Payrolls will rise by 188,000 a month on average in 2012, up from a February projection of 170,000, according to the results of a survey by the National Association for Business Economics issued Monday in Washington. Unemployment will average 8 percent in the fourth quarter, little changed from the three-year low of 8.1 percent reached last month.

The U.S. economy is forecast to grow 2.3 percent this year, the same as projected in February, and expand 2.7 percent in 2013. Inflation will probably remain in check, holding around the Federal Reserve’s 2 percent goal through next year, while joblessness limits gains in consumer spending, the survey showed.

Forecasters “expect moderate growth in the near-term with improvement coming in the post-election year,” Shawn DuBravac, chief economist at the Consumer Electronics Association and the survey’s chairman, said in a statement. “Expectations for housing, vehicle sales, employment, and industrial production all improved.”

Responses in the survey, taken from April 19 through May 2, didn’t reflect the results of the latest jobs report, issued May 4. Employers added 115,000 workers to payrolls in April, the fewest in six months, and the jobless rate dropped as people left the labor force, according to Labor Department data.

The job market may accelerate further next year, the survey showed.

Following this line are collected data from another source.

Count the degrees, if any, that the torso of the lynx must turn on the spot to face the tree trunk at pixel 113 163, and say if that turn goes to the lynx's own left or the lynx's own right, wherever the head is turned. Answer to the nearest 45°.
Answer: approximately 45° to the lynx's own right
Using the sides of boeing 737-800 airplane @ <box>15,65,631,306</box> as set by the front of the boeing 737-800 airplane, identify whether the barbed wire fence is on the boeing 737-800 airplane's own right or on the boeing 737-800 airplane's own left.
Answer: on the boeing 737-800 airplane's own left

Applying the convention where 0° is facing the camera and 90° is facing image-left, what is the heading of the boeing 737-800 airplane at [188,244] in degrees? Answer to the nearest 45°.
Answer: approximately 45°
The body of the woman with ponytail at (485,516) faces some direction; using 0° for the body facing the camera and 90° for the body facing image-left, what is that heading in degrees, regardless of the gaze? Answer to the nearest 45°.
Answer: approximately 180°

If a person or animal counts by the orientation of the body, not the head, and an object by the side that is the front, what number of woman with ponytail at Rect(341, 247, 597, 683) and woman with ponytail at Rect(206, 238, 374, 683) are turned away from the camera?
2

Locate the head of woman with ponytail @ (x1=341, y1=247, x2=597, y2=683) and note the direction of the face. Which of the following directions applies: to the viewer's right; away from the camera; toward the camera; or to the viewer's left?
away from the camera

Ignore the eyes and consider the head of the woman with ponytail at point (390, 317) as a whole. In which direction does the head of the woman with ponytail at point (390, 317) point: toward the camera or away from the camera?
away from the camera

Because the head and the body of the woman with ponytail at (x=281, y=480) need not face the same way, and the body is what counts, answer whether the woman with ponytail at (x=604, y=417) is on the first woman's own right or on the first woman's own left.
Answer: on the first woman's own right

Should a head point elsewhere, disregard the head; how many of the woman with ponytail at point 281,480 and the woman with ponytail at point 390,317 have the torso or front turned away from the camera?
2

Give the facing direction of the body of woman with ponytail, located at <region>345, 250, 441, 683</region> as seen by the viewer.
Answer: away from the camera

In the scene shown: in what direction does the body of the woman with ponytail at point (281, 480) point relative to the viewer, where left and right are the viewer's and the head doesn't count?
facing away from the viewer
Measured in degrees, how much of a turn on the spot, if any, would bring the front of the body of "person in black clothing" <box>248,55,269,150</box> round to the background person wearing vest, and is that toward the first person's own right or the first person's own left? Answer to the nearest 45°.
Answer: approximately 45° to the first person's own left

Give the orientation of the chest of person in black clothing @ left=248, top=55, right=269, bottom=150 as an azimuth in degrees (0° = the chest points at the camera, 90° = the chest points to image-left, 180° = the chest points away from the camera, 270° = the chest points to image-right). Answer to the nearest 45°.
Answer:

Payroll gains are forecast to average 200,000 a month in 2013, and the unemployment rate may drop to 7.5 percent in the last three months of that year.

Inflation will probably be contained even as the economy expands. Prices tied to consumer spending and excluding food and fuel, the co-called core personal-consumption-expenditures index, will increase 2 percent this year and next, the survey showed. While higher than projected in the February survey, the gain is in line with the Fed’s long-term forecast.